Sanatın kalıplara dayandırılması ilkesinin, toplum için yapılan aydınlatıcı etkinliklerin verimini düşürmesi de beklenmelidir; çünkü kalıplar, verilecek iletinin topluma erişme hızını azaltabilir, sanatçı ve okuru yoran yükler içerebilir. Bu bakımdan, kalıp içeren veya biçimsel sınırı bulunmayan tarzların, çıktılarının topluma yansıyabilmesi, asıl ölçüt olmalıdır; biçemden bağımsız iletiler verilmelidir, ışık için bir kalıp öngörülmesi yerine, ışığın kolayca içinden geçebileceği sanat süzgeçleri yaratılmalıdır.
..
Sanatsal paylaşımlarda geçerli olan ilişkilerin temelinde, illâ ki önemli bir bağ kurmak isteriz; böylesi bağların varlığı yoluyla da önceliklerimizi belirler, zaman ayırma şansına sahip olabiliriz. Oysa bu paylaşımların dosdoğru yapılmasını önleyen de aynı gerekçedir; dostluk. Çünkü dost, paylaşım yaptığı kişinin sanatı yerine; yaşamdaki diğer çıkarlarını, benliğini korumayı şiar edinmiştir. Aslında bu hedef şaşması olmasaydı; dostluğun temelinde bulunan karşılıklılık ilkesi; iletişim gücünü rezonansa getiren, pekiştiren bir tetikleyiciye dönebilirdi.

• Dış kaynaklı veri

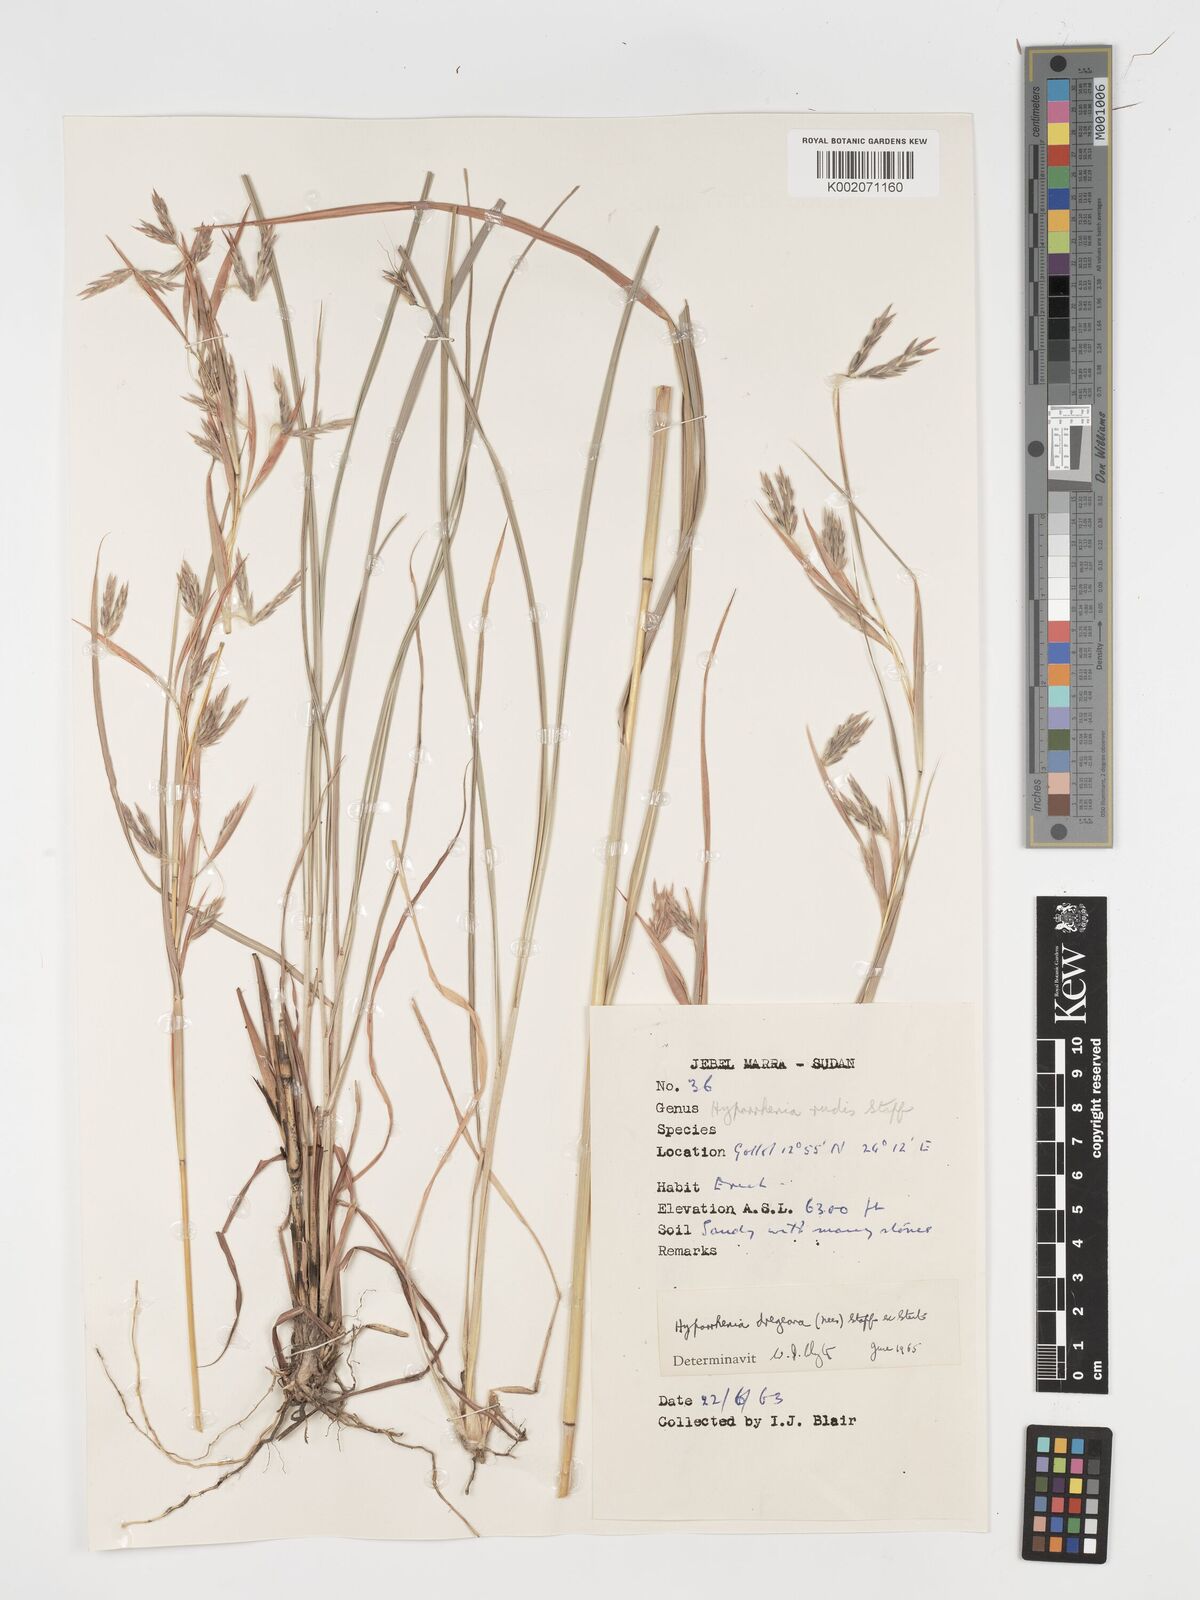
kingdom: Plantae
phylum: Tracheophyta
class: Liliopsida
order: Poales
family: Poaceae
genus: Hyparrhenia
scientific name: Hyparrhenia dregeana
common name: Silky thatching grass
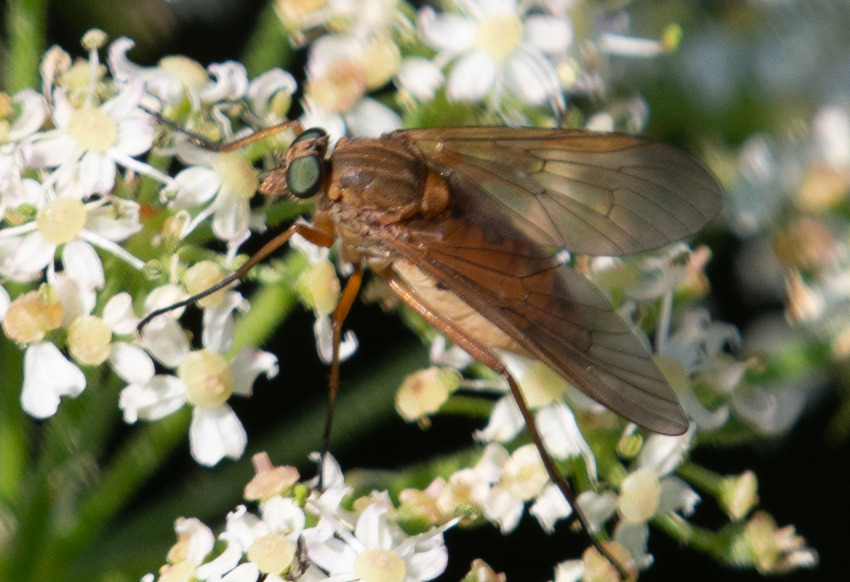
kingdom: Animalia
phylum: Arthropoda
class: Insecta
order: Diptera
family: Rhagionidae
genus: Rhagio
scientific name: Rhagio tringaria
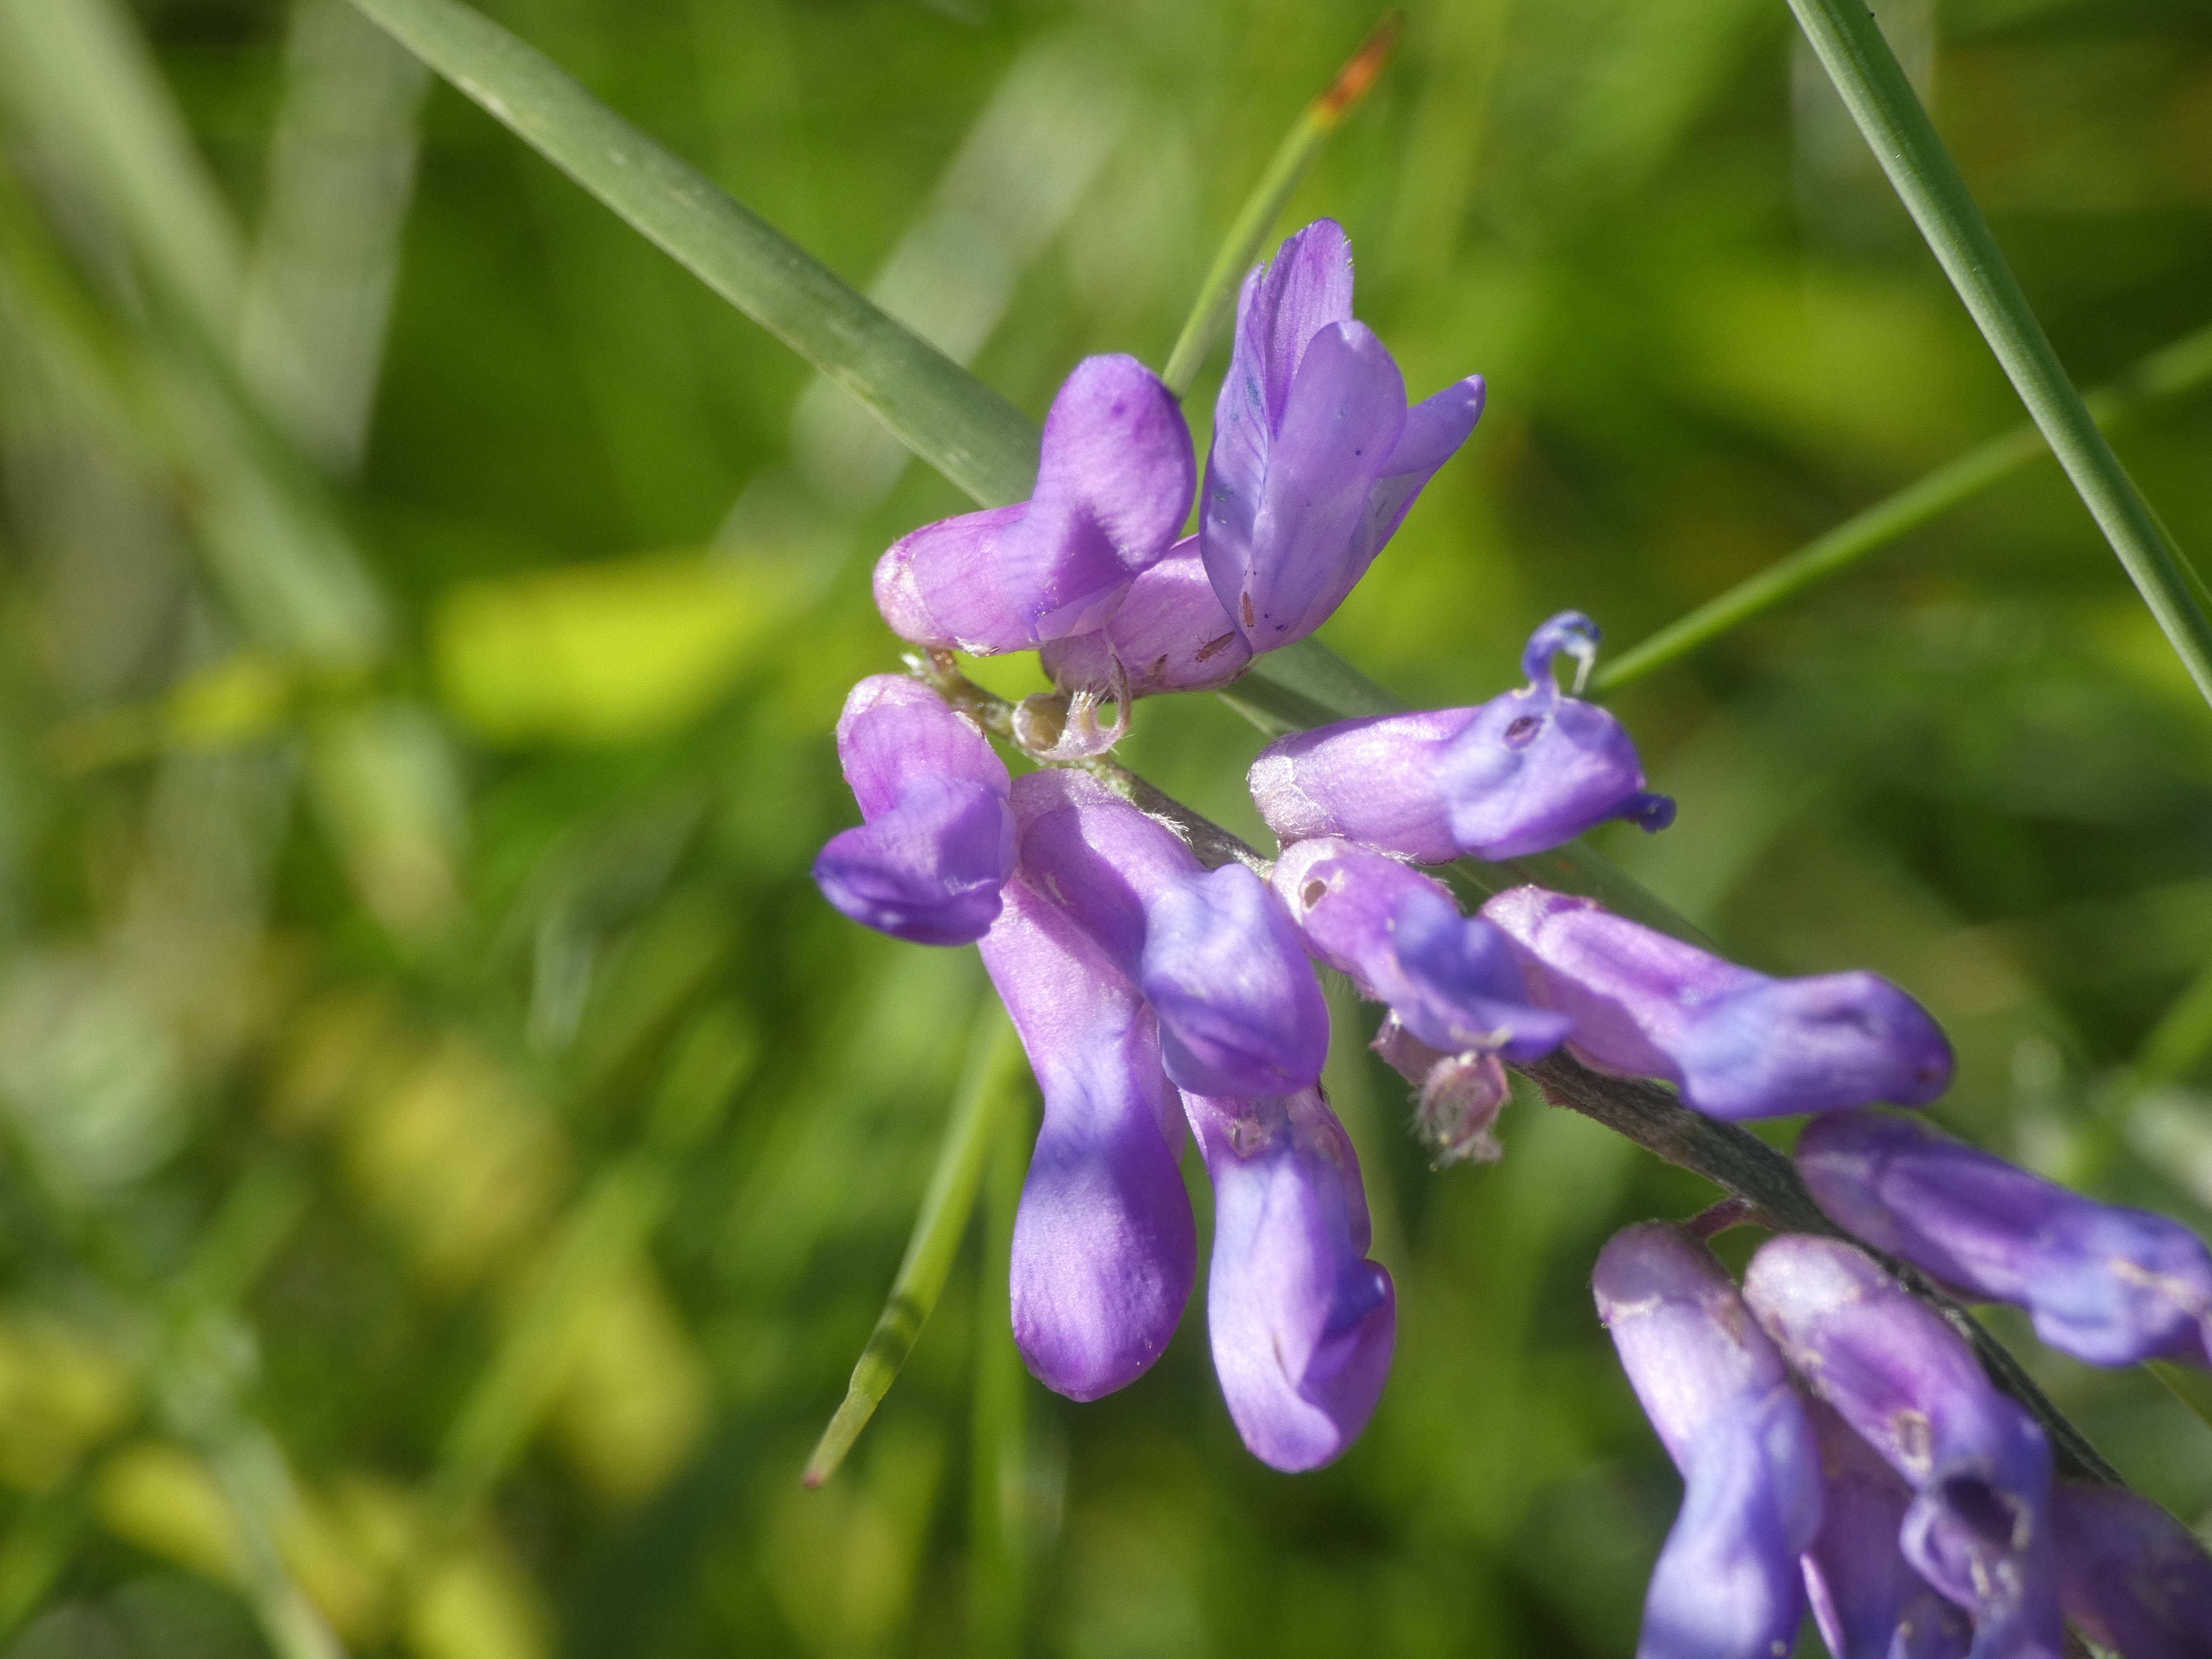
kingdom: Plantae
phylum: Tracheophyta
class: Magnoliopsida
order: Fabales
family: Fabaceae
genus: Vicia
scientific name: Vicia cracca
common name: Muse-vikke
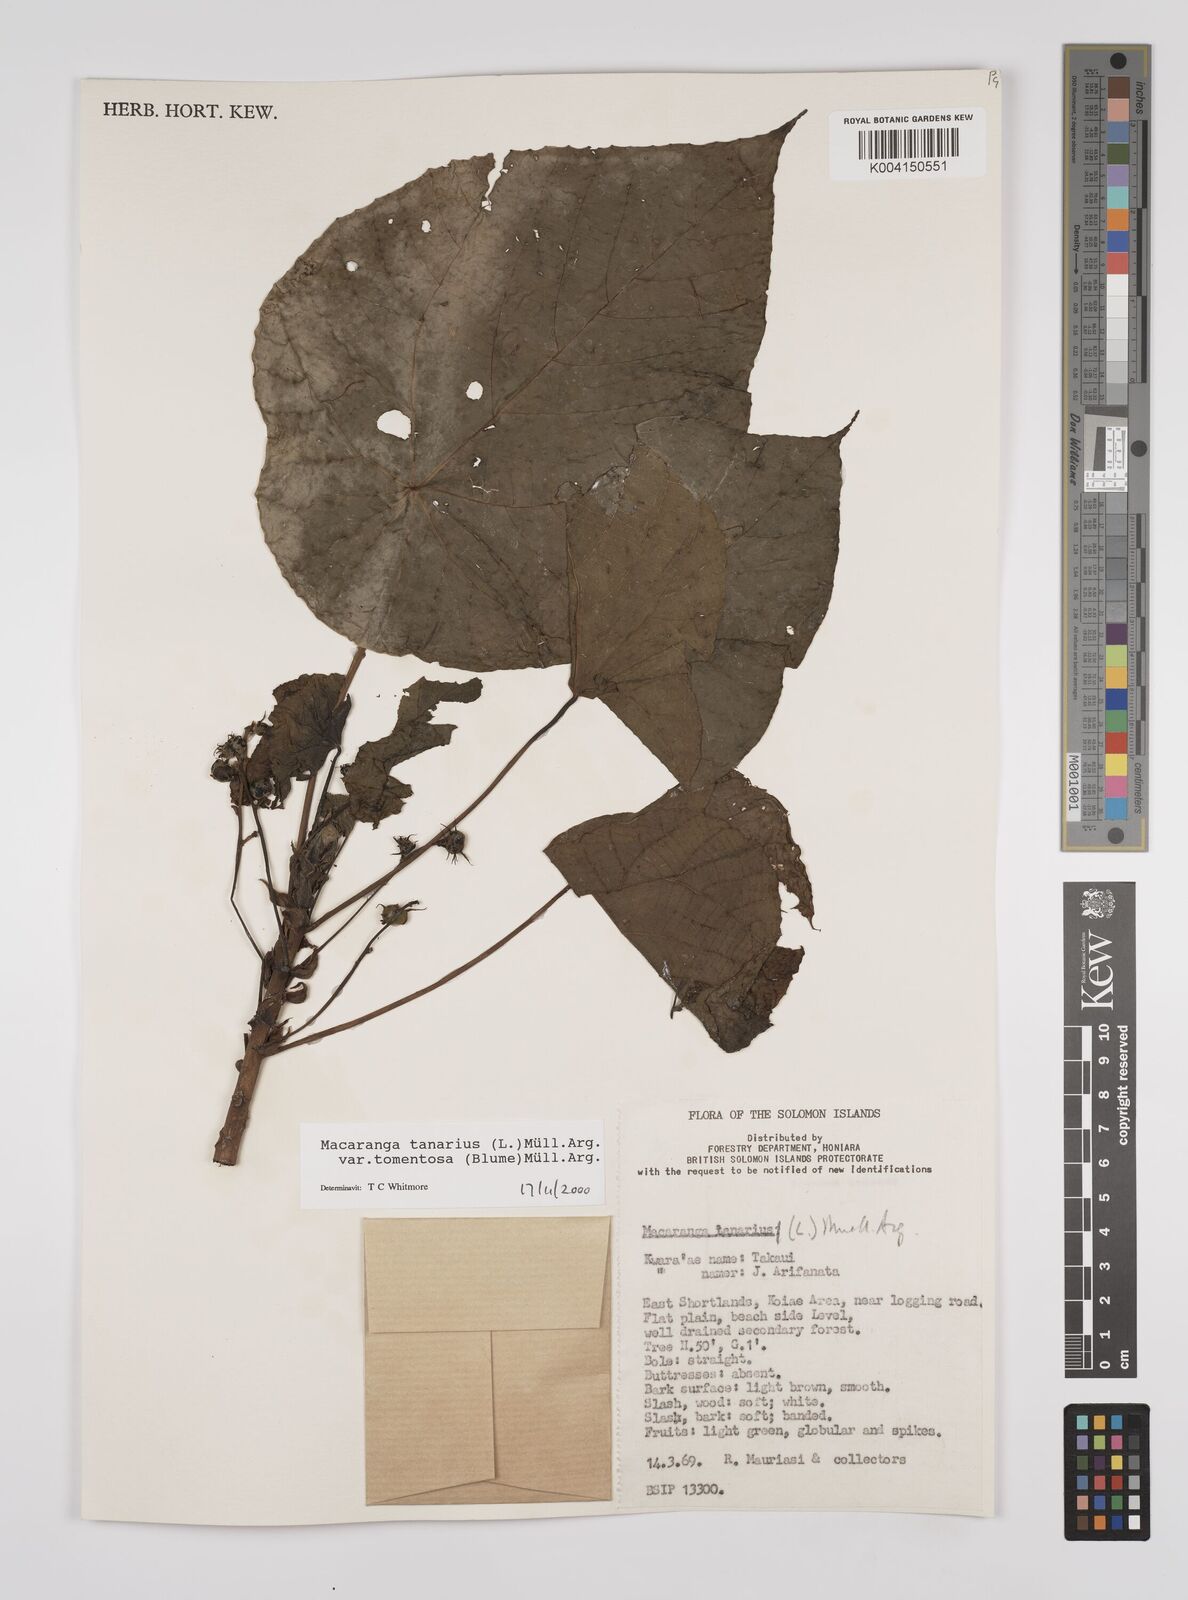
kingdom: Plantae
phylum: Tracheophyta
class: Magnoliopsida
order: Malpighiales
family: Euphorbiaceae
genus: Macaranga
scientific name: Macaranga tanarius
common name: Parasol leaf tree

İlk olarak incelenmesi gereken, kavramlar dostluk, sanatsal paylaşım, karşılıklılık ilkesi olabilirdi konuyu irdelemek için.
‘Dost’ Kimdir?
“Sevincimi paylaştığımda onu çoğaltan,sıkıntılarımı anlattığımda onların ağırlığını benimle birlikte yüklenendir dost. Ağlamak istediğimde yaslandığım omuz, eliyle gözyaşımı silendir. Gözlerinin içine sımsıcak bakıp aldırma bunlar hayatın cilvesi diyerek duyduğu acıyı kendi içine atıp seni avutma telaşına düşendir dost. Tüm zamanının dolu olmasına rağmen seninle bir bardak çaya zaman ayıran bundan zevk alandır. Belki defalarca anlatmışsındır aynı fıkrayı yada hikayeyi, yine de seni kırmayıp dinleyen seninle gülendir dost. Seni kırmayan ancak yeri geldiğinde seni incitmeden gerçekleri ortaya koyup senin canının yanmasına engel olmaya çalışandır. Çıkarsızdır, yanında olmaktan menfaat sağlamayı düşünmez. Karşılıksızdır, ne verdiklerinin hesabını tutar ne de bir gün bunları yaptım diyerek yüzüne vurmayandır. Günler konuşmadan görüşmeden geçsede, uzaklığını hissetmediğin yanında bulacağına inandığındır dost. Dostluk yeri geldiğinde gül uğruna dikeni tutmaktır.” (http://www.anakonu. com/dostluk-nedir/)
‘Dostluk’ Nedir?
“Dostluk kişisel çıkar karşısında kurulan bir ilişki değildir. Hiç beklenmedik bir anında kalbine doğan sıcacık bir duygudur dostluk. Sevinçtir, üzüntüdür, anlamaktır, hatırlanmaktır, sonsuza dek olan arkadaşlıktır. Dostluklarda zamanın önemi olmamalı, başın ne zaman sıkışırsa sıkışsın, koşabilmeli, kapısını çaldığında gözlerindeki o bakışı anlayabilmeli. İhtiyaç duyduğunda omuzlarına yaslanabilmeli, kardeş olabilmeyi yazmalı düşüncelerine insan. En gizli sırlarını bile verebilmeli, övüldüğünde değil, yuhalandığında durup koluna girebilmeli sana senden çok güvenen bir sırdaş olmalı. Göz bebekleri bulutlandığında yaklaşan fırtınayı sezebilmelisin. Dostluklar hiçbir menfaate dayanılmadan sadece bir sevgi üzerine kurulursa daha kalıcı olur. Aksi taktirde ellerimize aldığımız kum taneleri gibi parmaklarımızın arasından farkında olmadan kayıp gider. (http://www.yenimakale.com/dostluk-nedir.html)
..
Merhaba dostlar,
Bir tartışma ortamına bir geri bildirim yaptığınız zaman, bu ‘zamanı’ nasıl arayıp da bulduğunuzu sorgulayınız lütfen; o ‘zaman’ı, siz mi ayırdınız; yoksa kendi kendisini mi oraya sürükledi bu ‘zaman’?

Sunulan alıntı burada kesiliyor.